ゴゥン……ゴゥン……。

 黄昏の時間。街がオレンジ色に染め上げられる時。
 あの、時計台から鐘の音が鳴り響く。
 その音を合図に、街の人達は動き出すのだ。家に向かって、皆一律に、例外なく。
 皆談笑したり一人だったり、多少の違いはあろうとも、皆、まっすぐ家に向かう。

 まるで、誰かに命令されたかのように。
 まるで、それ以外の行動を忘れたかのように。

 太陽が沈むよりもやや早く、街からは人の姿が消えた。道路には誰もいない。
 とある建物の屋根の上。そこで私は街を見下ろす。
 先程例外は無いと言ったけれど、それは私の視点からであって、正確に言えば例外は存在する。そう、私が例外だから。
 風が強い。羽織ったマントが揺られ、バサバサと音を立てていた。冬特有の乾燥した凍て付くような風が私の身体に吹き付ける。こういう風、何と言うんだったか。
「行こう」
 誰に言うでもなく、呟いた。私の声は乾いた風に乗り、何処かへ消えていく。──あぁ、空っ風だった。
 屋根の上を走り、跳ねた。風を感じながら別の建物の屋根に移り、駆ける。あらゆる場所の危険性を即座に判断し、移動する技。これをパラルークというんだ。
 時計台を目指して私は走る。こんな、何の変化もない、毎日変わらない生活は御免だ。あの時計台に乗り込み、終わらない輪廻から抜け出してやる。
 屋根の上を走り続けていると、目の前が急に開けた。乗り移る建物が無い。でも、私は止まらない。
 躊躇無く、跳んだ。私の身体は空中で美しく弧を描く。
 そのまま、地面に着地した。地面に身体がつく瞬間、身体を転がして受身を取り、衝撃を殺す。
 腰に携えた細剣を抜いた。時計台まであともう少し。
 だが──
「チッ」
 案の定、時計台の前には沢山の警備ロボットがいた。これでは時計台に入れない。過去には強行突破を試みた事もあったが、スペックが違いすぎてお話にならなかった。
 ──仕方無い、戻るか……。
 ロボット達にバレないよう小さく溜息を吐き、私は引き返した。


「おはよう……ってあら、早いのね」
「ん──いつも通り」
 朝。私はリビングで用意されていたいつもと全く同じ朝食を食べていた。
 私は母に対していつも通りと言ったけれど、実際は違う。いつもより二十分程早い。
 でも、母は「ふーん?」とだけ言うと、弁当作りを再開した。私の言葉を疑う事もない。そりゃそうだ。彼女はそういう風には作られていない。
 朝食を終え、身支度を済ませると、私は家を出た。すると、家の外では一人の女の子が私を待っていた。
「やっほーみかりん! おはよっ」
 大きく私に向かって手を振る彼女は、近衛由利。過去も現在も未来も、永遠の高校一年生。
「いい加減みかりんと呼ばずに美香と呼んでくれ」
 どうせ無駄だと知りながら、いつものように溜息を吐き、そう返答する。
「えー良いじゃん別にー」
 ぷくーっと頬を膨らませながら由利は言った。その表情は人間そのもので、だからこそ私は時々忘れそうになる。

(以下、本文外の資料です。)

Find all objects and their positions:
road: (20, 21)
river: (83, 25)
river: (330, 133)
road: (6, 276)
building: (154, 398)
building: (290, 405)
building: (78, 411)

 ──この街で人間と呼べるのは、私しかいないという事を……。

 いつものように由利と談笑しながら、私は通学路を歩く。話の内容が昨日や一昨日とは異なっているのは面白い。いつも同じ話ならうんざりしているところだ。まぁ、話の内容は覚えてないけど。
 学校に到着し、席について、私は空を見る。いつも考えていた。この空も、もしかすれば人間によって作られたものなのではないだろうか、と。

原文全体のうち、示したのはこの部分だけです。